Pairing up the packets that flow over the network with when your cooker turns on, I might be able to establish a relationship.  I might discover that packets A, B and C went over the network just before the cooker turned on.  I hope that there’s some security used in A, B and C so I can’t just read the plain text for e.g. “turn on the oven to 200C”.  I will assume that they’re just arbitrary bytes that are opaque to me.  However, traffic analysis has shown that they’re probably somehow linked to the cooker turning on, just by the coincidence of happening around the same time.

The details of the meaning of A, B and C matter.  They might mean e.g. turn the oven on to 200C.  On the other hand, they might mean e.g. turn the oven on to 200C if you receive this message before 13th January 2020 13:45:00 (or whatever e.g. five minutes into the future is).

If it’s the former, then I have got hold of the general-purpose command to set the oven’s temperature.  If it’s the latter, then I can set the oven’s temperature only before 13th January 2020 13:45:00.  While the latter is mildly irritating to the homeowner, the former means the system has disclosed valuable information.  It means that anyone who can send Wi-Fi signals into your home, and not just authorised users, can control the cooker.

This kind of weakness was used to attack cash machines in their early days.  A maintenance engineer attached a small computer to the wires inside the cash machine.  The messages going over the wires were encrypted far too strongly for the engineer to unravel.  However, they noticed that message X always happened just before the cash machine dispensed some money.  So, they simply replayed X several times and it was like a one-armed bandit hitting the jackpot.  The lack of an expiry date in the messages turned the message from a context-specific instruction into a general-purpose one.

Expiry dates aren’t the only answer – there’s a trade-off between security and robustness.  If the expiry date were set too close, then if messages are delayed by e.g. normal network congestion, a valid message will be discarded.

It’s important to note here that the information being disclosed isn’t my end objective, which is attacking your home.  However, the disclosed information, even though less valuable to me than your home being on fire, helps me to achieve that objective.

Another example of this is attacking websites.  An attacker might deliberately request a page that they think won’t exist in a website.  This is to trigger a 404 error.  The web server behind the site might be poorly configured, such that it returns a default 404 response.  This default 404 response might include the name and version number of the software powering the web server.  This would then let the attacker narrow down the options for their next step, using a list of known vulnerabilities for that web server software.  This would then let then more easily reach their end objective, which might be stealing credit card numbers.

Brief diversion to accessibility

Speech and computers can make the world a better place for people with disabilities, illnesses and other problems.  For instance, phone banking can give people back the dignity of being in control of their money.  Speech synthesis helped Prof Stephen Hawking regain the ability to express himself in speech.  You might think this speech-controlled internet-connected oven is like that.

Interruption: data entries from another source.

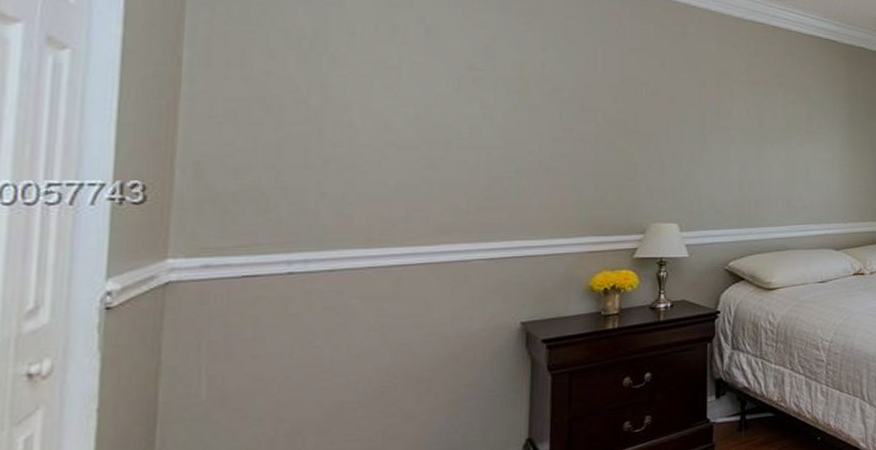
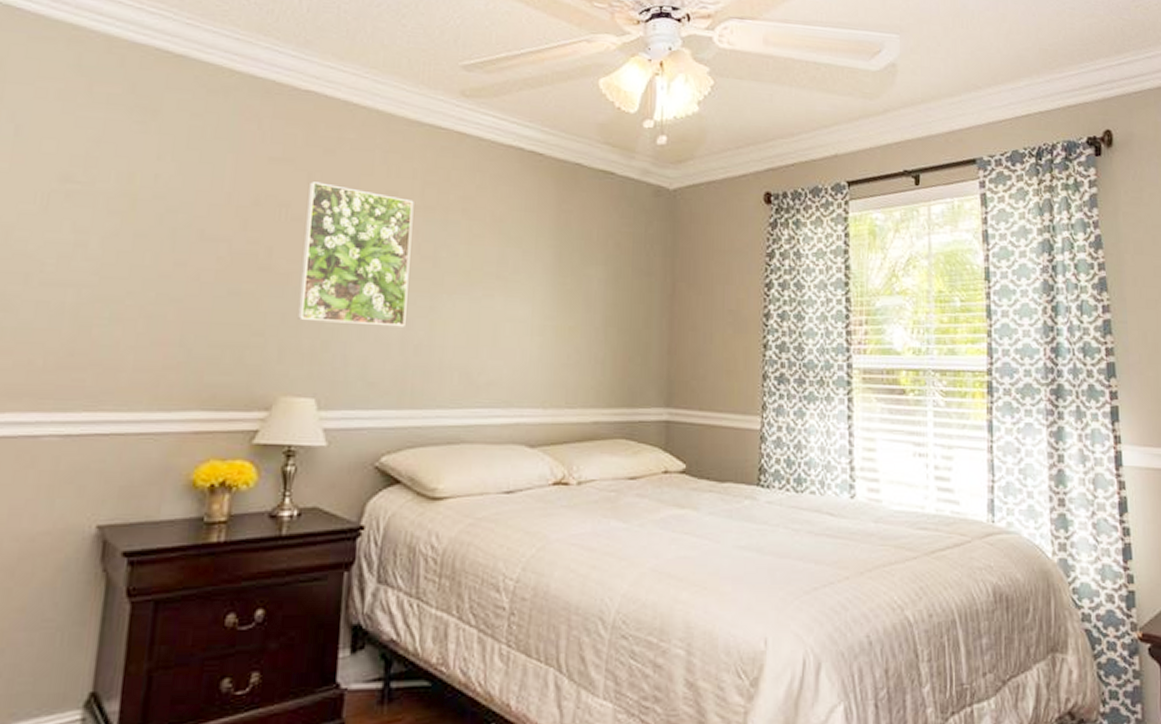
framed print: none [661,65,742,170] -> present [298,181,414,327]

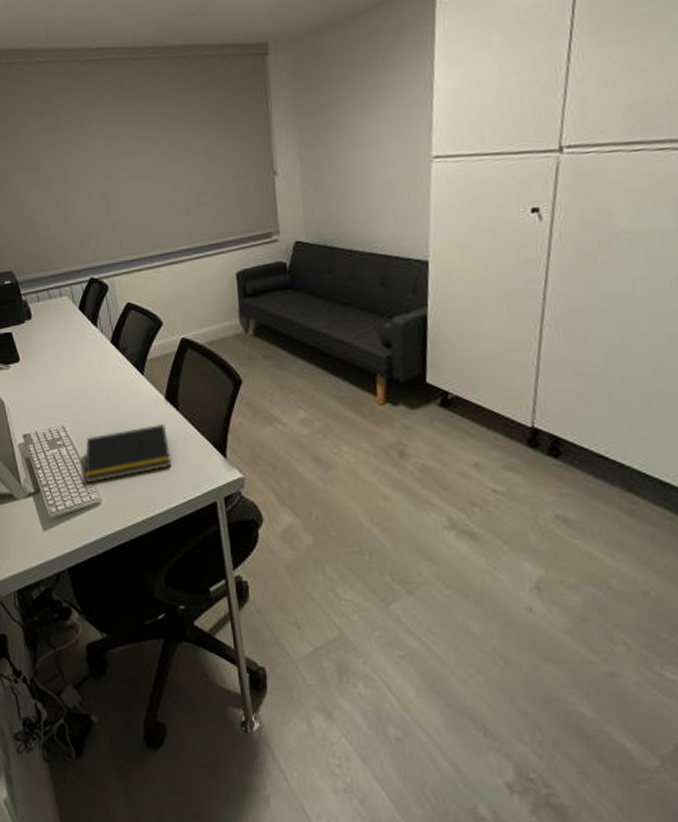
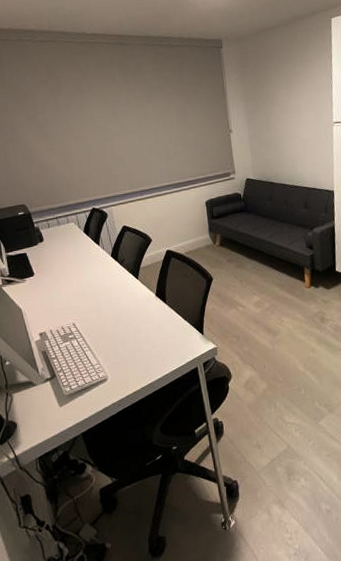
notepad: present [85,423,172,483] -> none [93,314,163,365]

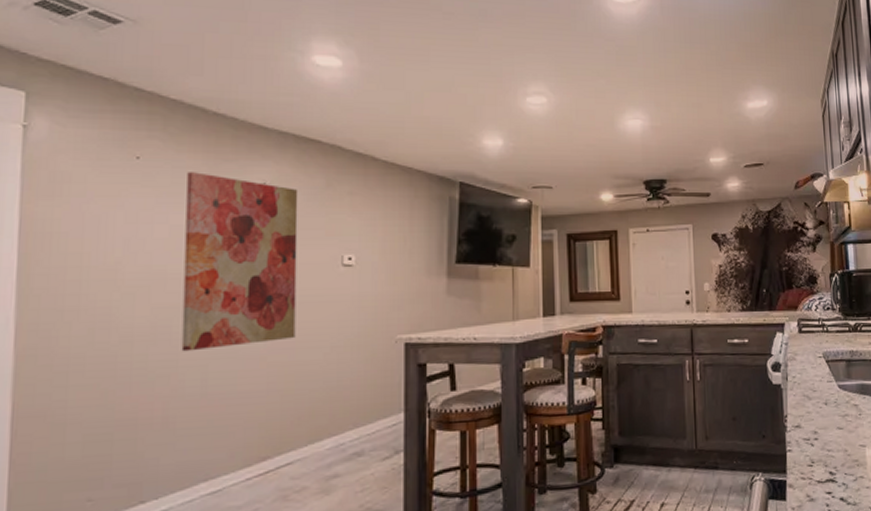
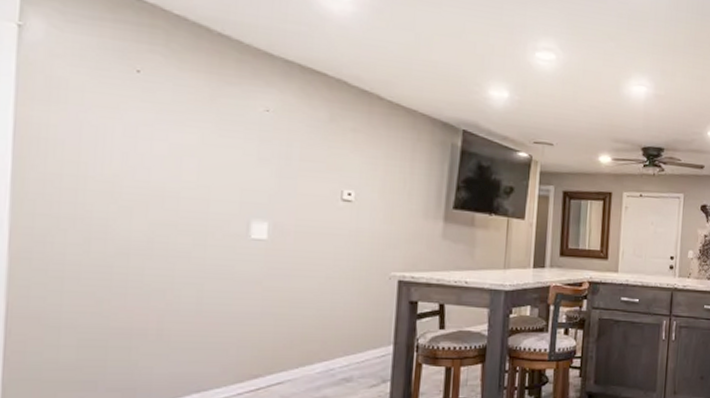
wall art: present [181,172,298,352] -> none [177,91,302,269]

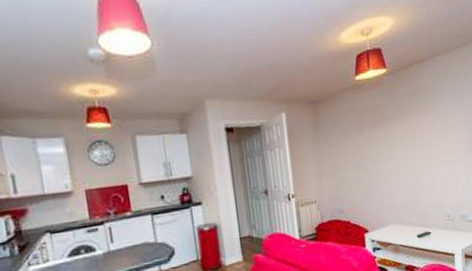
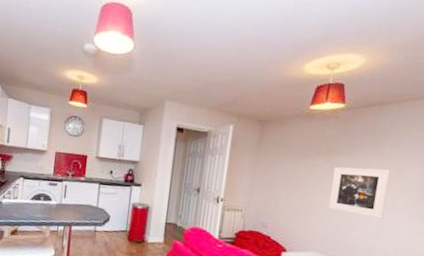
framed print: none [391,125,445,178] -> present [328,166,391,219]

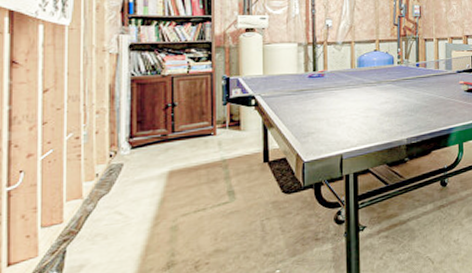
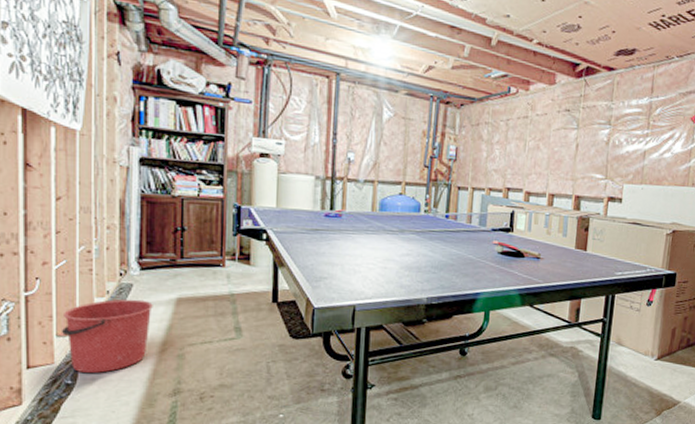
bucket: none [46,177,144,261] -> present [61,299,153,373]

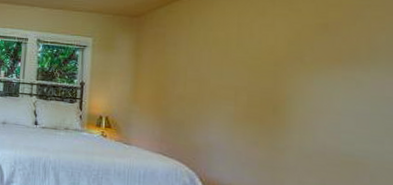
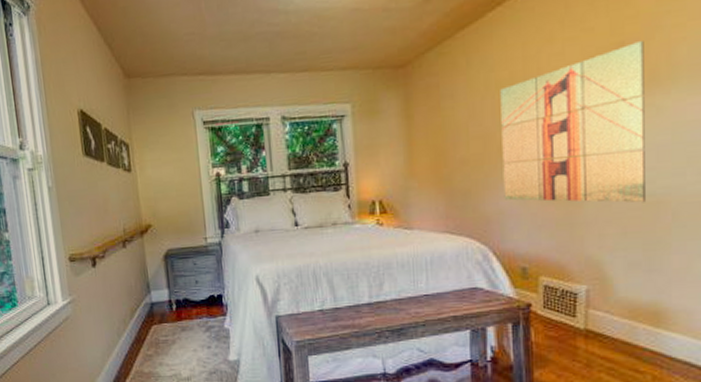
wall art: none [213,24,346,161] -> present [500,40,645,203]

However, it’s important to not confuse shiny with would be an effective help for real people.  It could be that physical, and not computer-based, changes would make a bigger difference to a blind person:

As in so many things to do with people using technology, it’s important to talk to actual users and find out what’s important to them and how they can best be helped.

Summary

As I said in the introduction, I really hope that no-one with a NEFF cooker has it attacked, and I hope this article doesn’t help anyone who’s trying to do that.  However, security rarely makes for good marketing copy, particularly when compared to better features than the competition’s.  Also, security is an expensive thing to think of when it’s too late.  I hope that this article will act as a reminder to think of security before it’s too late, and give you some pointers as to how to do that in an effective way.